**Problem requirements**
Reproduce verbatim the passage of the turbo swap thread from "Save the WG" to "work just fine.".

**Selected excerpt**
↓
# GT28RS on a FWD SR20DET



## Sunny J Reg (Apr 30, 2002)

How simple is it to swap from a T25 to a GT28RS? The car is a NX with a SR20DET, no other mods except for S3 cams. 

I assume the turbo footprint is the same (T25) - so I could possibly use the same manifold. I also have a S13 manifold if needed. I plan on ditching the top mount IC in favor of a FMIC.

The car's purpose is track trials - so I need something that can handle 20-25min of track time abuse.

Tips on what I need would be much appreciated.


----------



## shingouki1 (Feb 11, 2004)

all you need is a front mount and you are set. the gt28rs aka "disco potato" bolts right up to the Bluebird/avenir manifold.


----------



## wes (Apr 30, 2002)

Save the WG bracket from your T25 as you will have to use it on your new setup. Also if you have a bluebird manifold you will have a hard time fitting the turbo. The T25 manifolds place the turbo too close to the block and the larger compressor housing on the GT28RS will hit the block. I recommend you pick up a GTi-R manifold as it will gave you the space you need to bolt it in place, everything else shold work just fine. 

You will also have to re-do the turbo inlet and outlet as the GT28RS uses a larger intake and botht he inlet are machined to accept a coupler rather than using a flange.


----------



## Sunny J Reg (Apr 30, 2002)

Thanks for the good input. I was hoping to use the BB manifold and J-pipe, but it's looking like this wont work unless I modify the wastegate bracket. And even then, the compressor housing may touch the block.

I also assume I'm going to have to upgrade the 370cc to either 440's or 50lbs. And this means a larger MAF, new JWT chipped ECU, etc, etc.

Do you know how far you can take the stock MAF - ballpark TQ range (if thats applicable).
Keeping the boost b/w 7 and 9psi, the 370cc's with a FPR and stock MAF may work.
↑
**Scene geometry reasoning rows**
↓
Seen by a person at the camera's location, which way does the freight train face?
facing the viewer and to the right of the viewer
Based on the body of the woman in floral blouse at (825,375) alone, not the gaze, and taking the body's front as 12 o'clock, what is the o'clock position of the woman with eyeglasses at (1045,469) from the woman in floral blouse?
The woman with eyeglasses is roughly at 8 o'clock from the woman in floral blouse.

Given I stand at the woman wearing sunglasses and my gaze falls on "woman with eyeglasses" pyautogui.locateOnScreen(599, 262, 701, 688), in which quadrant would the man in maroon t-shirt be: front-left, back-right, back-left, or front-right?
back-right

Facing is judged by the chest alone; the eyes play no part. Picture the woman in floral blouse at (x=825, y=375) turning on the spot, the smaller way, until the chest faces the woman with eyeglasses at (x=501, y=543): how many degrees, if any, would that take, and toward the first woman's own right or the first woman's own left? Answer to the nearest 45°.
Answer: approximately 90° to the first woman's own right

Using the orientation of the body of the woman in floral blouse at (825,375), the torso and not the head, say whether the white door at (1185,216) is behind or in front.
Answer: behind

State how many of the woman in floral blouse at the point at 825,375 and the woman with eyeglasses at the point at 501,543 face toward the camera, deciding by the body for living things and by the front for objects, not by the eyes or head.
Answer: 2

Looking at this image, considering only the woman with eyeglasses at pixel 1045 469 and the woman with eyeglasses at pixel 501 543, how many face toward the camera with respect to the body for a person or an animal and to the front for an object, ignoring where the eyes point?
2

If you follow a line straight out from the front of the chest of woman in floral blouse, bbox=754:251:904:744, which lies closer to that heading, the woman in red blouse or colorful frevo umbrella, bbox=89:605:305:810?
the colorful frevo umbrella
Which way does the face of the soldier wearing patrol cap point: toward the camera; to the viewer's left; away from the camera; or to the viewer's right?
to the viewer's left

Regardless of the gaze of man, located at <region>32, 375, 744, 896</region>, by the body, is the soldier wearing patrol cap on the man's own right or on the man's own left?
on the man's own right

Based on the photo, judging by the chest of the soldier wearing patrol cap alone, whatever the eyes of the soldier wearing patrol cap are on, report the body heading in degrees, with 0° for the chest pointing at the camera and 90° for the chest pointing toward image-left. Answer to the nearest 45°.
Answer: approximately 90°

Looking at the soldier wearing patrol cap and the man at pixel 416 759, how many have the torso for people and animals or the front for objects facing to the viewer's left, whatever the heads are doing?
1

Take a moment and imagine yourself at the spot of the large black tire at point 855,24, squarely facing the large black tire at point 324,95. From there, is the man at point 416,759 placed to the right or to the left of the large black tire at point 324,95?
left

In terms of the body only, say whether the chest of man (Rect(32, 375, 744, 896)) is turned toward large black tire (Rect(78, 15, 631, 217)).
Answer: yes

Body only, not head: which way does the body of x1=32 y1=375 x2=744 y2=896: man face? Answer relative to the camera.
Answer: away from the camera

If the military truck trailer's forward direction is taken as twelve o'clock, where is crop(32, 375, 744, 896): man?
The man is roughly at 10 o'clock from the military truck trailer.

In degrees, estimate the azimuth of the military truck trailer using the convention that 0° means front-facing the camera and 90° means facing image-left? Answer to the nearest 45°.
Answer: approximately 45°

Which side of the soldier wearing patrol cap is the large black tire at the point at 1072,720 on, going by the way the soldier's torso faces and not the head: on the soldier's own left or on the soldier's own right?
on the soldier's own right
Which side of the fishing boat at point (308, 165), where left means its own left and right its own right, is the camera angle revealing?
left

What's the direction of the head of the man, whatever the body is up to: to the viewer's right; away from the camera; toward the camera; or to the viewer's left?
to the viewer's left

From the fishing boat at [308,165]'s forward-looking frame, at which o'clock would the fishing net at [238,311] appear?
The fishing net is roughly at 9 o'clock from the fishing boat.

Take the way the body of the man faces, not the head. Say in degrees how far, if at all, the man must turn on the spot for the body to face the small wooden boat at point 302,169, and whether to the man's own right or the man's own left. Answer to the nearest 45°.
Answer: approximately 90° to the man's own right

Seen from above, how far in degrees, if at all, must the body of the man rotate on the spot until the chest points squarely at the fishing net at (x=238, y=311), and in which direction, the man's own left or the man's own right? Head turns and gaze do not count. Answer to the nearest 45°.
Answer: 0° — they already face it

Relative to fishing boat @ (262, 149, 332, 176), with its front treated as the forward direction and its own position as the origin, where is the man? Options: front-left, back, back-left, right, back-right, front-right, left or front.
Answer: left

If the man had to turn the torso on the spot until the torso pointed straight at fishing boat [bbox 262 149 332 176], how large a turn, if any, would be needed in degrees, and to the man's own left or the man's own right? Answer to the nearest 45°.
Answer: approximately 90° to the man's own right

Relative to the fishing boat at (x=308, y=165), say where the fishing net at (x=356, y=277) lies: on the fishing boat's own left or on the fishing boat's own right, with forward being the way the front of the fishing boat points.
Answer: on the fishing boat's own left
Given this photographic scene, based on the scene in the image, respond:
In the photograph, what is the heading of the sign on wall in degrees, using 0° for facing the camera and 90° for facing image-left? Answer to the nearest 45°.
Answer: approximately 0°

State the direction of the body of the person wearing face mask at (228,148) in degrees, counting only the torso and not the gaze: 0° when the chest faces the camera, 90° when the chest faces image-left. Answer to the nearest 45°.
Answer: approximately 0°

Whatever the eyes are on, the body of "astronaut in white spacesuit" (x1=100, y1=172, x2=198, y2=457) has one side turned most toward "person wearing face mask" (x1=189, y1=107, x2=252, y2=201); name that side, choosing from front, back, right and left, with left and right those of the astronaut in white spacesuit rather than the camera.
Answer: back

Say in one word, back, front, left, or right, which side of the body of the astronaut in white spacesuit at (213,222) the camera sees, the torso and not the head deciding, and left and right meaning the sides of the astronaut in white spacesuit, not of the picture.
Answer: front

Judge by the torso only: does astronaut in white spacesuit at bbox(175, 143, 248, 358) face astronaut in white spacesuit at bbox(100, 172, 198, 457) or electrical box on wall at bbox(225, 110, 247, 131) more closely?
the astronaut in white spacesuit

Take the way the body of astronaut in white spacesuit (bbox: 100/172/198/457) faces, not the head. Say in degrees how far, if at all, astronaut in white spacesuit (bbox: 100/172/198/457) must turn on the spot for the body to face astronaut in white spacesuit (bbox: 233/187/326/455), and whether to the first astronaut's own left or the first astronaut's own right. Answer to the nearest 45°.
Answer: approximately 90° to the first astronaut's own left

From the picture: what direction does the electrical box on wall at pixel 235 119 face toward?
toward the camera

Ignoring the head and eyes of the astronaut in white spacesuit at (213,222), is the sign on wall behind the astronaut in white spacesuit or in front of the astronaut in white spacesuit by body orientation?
↑
**Solution for this problem**
Save the WG bracket from your T25 as you will have to use it on your new setup. Also if you have a bluebird manifold you will have a hard time fitting the turbo. The T25 manifolds place the turbo too close to the block and the larger compressor housing on the GT28RS will hit the block. I recommend you pick up a GTi-R manifold as it will gave you the space you need to bolt it in place, everything else shold work just fine.